Consigne: Relevez dans l'extrait tous les marchés du secteur commercial qui sont comparés selon la manière dont ils ont pâti de la crise.

Extrait retenu:
::::
Rechercher
Rechercher

Économie - Interview express

Nicolas Chammas : « Le secteur commercial doit entrer dans l’ère financière »

L'Association des commerçants de Beyrouth tire la sonnette d'alarme sur la crise de rentabilité et de trésorerie que connaît le secteur et plaide pour une diversification de ses sources de financement. Entretien avec son président.

Vous dénoncez régulièrement une dégradation de l'activité du secteur commercial. Celui-ci ne bénéficie-t-il pas d'un surplus de demandes liées à la présence des réfugiés syriens ?
Le secteur commercial continue naturellement de subir de plein fouet la crise économique liée aux troubles politico-sécuritaires. L'indice du commerce de détail que nous mesurons avec la Fransabank a ainsi baissé de 5 % en glissement annuel au premier trimestre de 2015, pour s'établir à 52,78 points par rapport à la base 100 du dernier trimestre de 2011. L'absence des touristes arabes et la perte de pouvoir d'achat des résidents se sont traduites par un recul significatif du chiffre d'affaires et des marges commerciales de la plupart des entreprises du secteur. Ce à des degrés divers, les marchés du luxe ou de l'ameublement ayant naturellement pâti davantage de la situation que ceux des biens de première nécessité. C'est peut-être sur ce segment que la présence des réfugiés syriens a pu soutenir la consommation dans une certaine mesure, mais son impact est amoindri par le fait que les denrées fournies par les aides humanitaires sont essentiellement importées et que les Syriens renvoient une grande part de leurs revenus vers leur pays d'origine. En outre, l'on assiste de plus en plus à un cercle vicieux, où, pour réduire leurs coûts, les employeurs tendent de plus en plus à substituer cette main-d'œuvre syrienne à leurs employés libanais, aggravant ainsi ultérieurement la baisse de la demande.
::::
Données disponibles:
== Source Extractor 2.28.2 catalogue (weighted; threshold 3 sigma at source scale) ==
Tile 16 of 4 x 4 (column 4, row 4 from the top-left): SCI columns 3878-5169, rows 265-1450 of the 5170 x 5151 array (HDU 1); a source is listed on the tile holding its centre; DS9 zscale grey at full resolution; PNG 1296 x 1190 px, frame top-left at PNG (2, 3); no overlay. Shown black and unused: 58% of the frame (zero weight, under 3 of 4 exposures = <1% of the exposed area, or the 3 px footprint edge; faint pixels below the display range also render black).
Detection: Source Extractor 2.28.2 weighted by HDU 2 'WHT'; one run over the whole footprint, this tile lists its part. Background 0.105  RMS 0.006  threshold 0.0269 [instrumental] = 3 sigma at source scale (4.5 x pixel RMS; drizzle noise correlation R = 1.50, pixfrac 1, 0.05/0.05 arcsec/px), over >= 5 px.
::::
Réponse complète:
- le luxe
- l'ameublement
- les biens de première nécessité